* Material for the task *
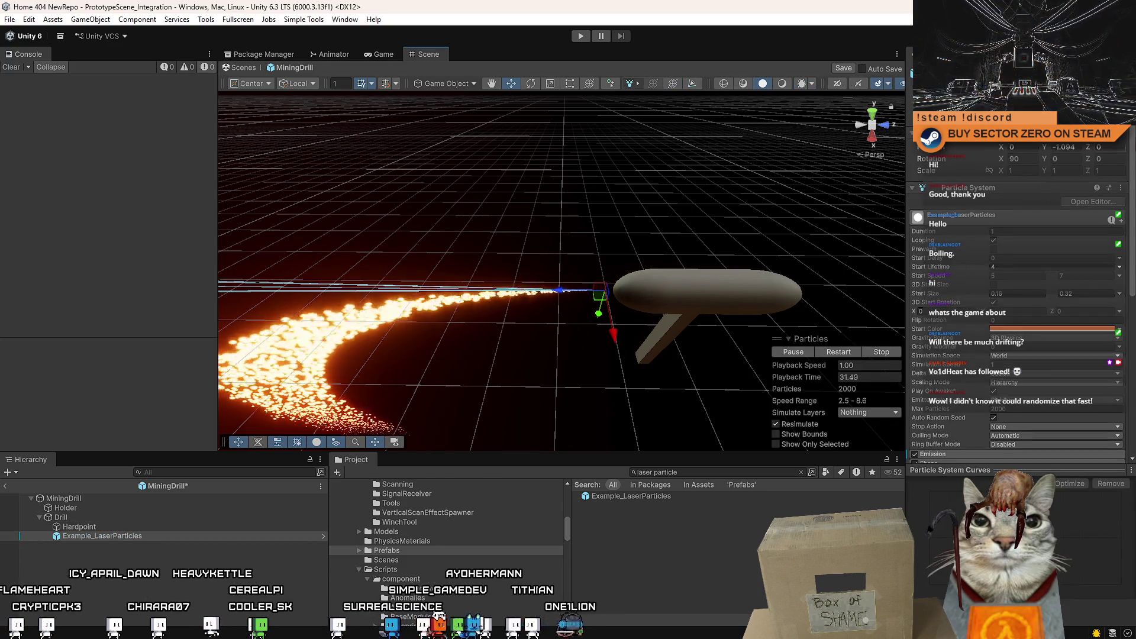
scroll(942, 316, down, 3)
scroll(942, 315, down, 3)
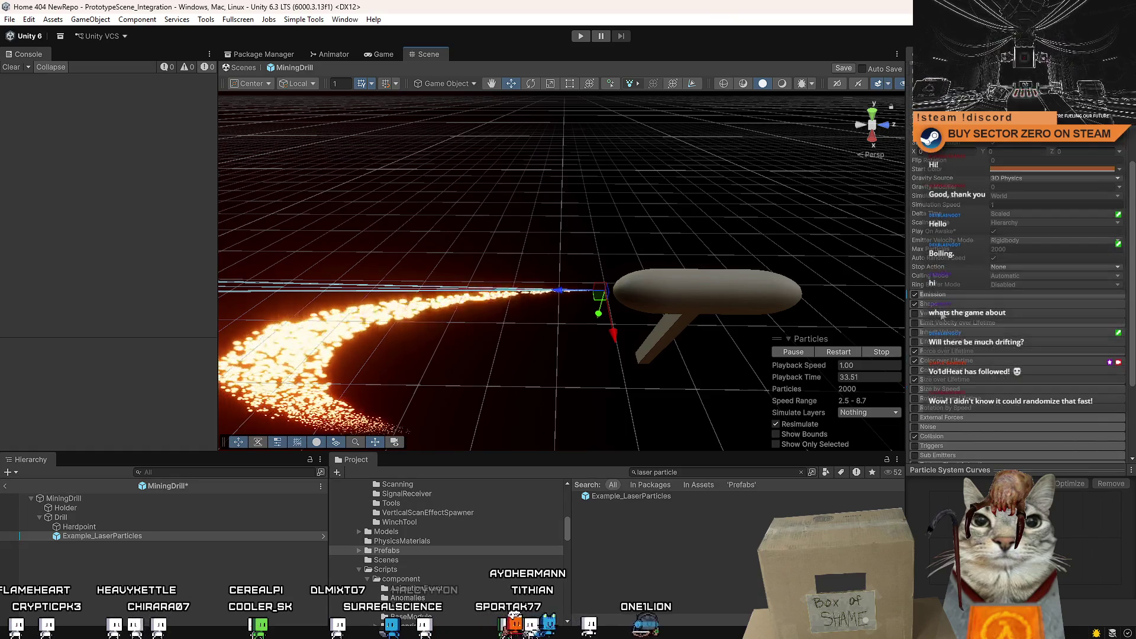
Step: Toggle emission several times until sparks spray along the beam, then bring up the Emission module options
click(916, 293)
scroll(977, 310, up, 6)
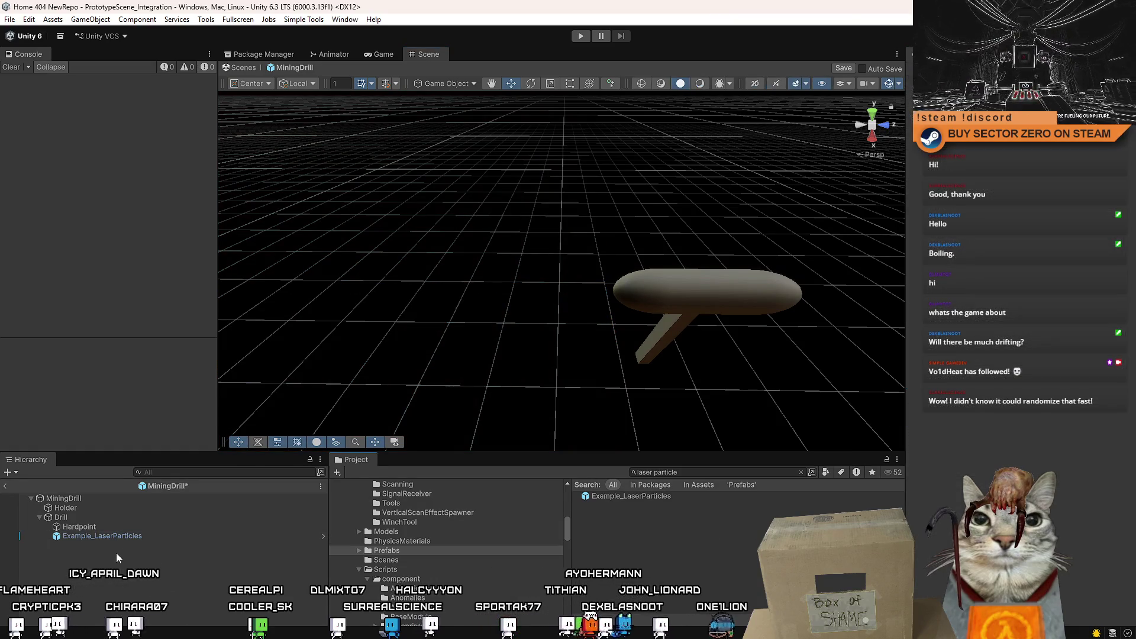
click(108, 536)
scroll(977, 311, down, 3)
scroll(977, 311, down, 3)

* Directions *
Every line of the material above must be written out exactly, with no pictures.

* Result of this exercise *
scroll(942, 316, down, 3)
scroll(942, 315, down, 3)
Step: Toggle emission several times until sparks spray along the beam, then bring up the Emission module options
click(916, 293)
scroll(977, 310, up, 6)
click(108, 536)
scroll(977, 311, down, 3)
scroll(977, 311, down, 3)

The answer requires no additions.